# Records drawn from a dataset
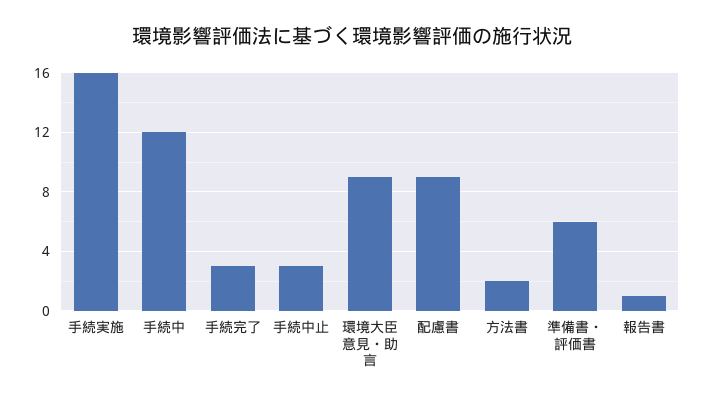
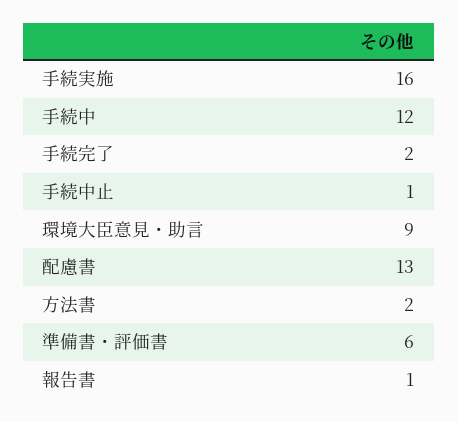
手続完了: 3 -> 2
手続中止: 3 -> 1
配慮書: 9 -> 13

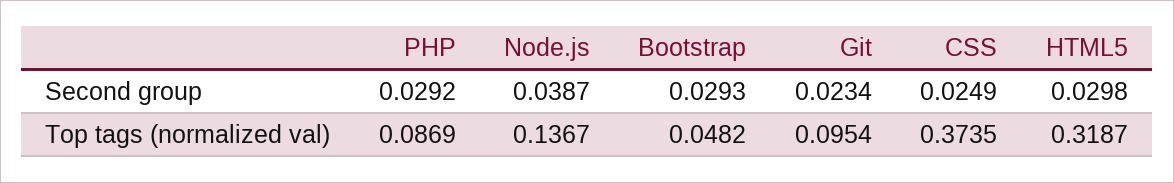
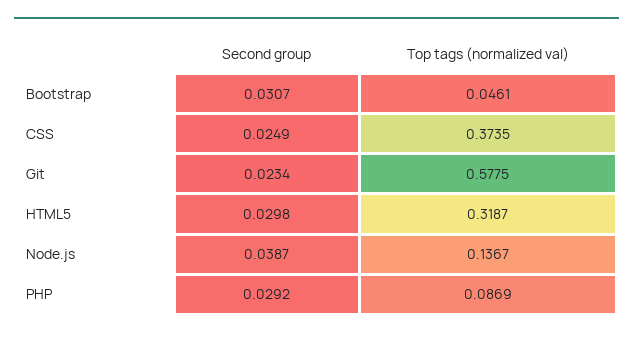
Bootstrap, Second group: 0.0293 -> 0.0307
Bootstrap, Top tags (normalized val): 0.0482 -> 0.0461
Git, Top tags (normalized val): 0.0954 -> 0.5775

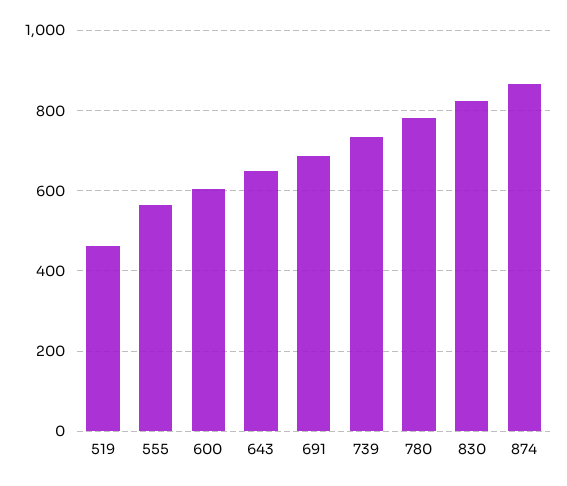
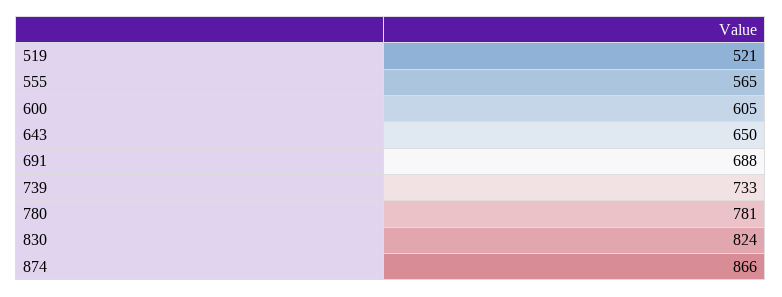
519: 460 -> 521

# Activity
Please print the entries shown above again, exactly, and skip the pictures.

# Exercise solution
手続完了: 3 -> 2
手続中止: 3 -> 1
配慮書: 9 -> 13

Bootstrap, Second group: 0.0293 -> 0.0307
Bootstrap, Top tags (normalized val): 0.0482 -> 0.0461
Git, Top tags (normalized val): 0.0954 -> 0.5775

519: 460 -> 521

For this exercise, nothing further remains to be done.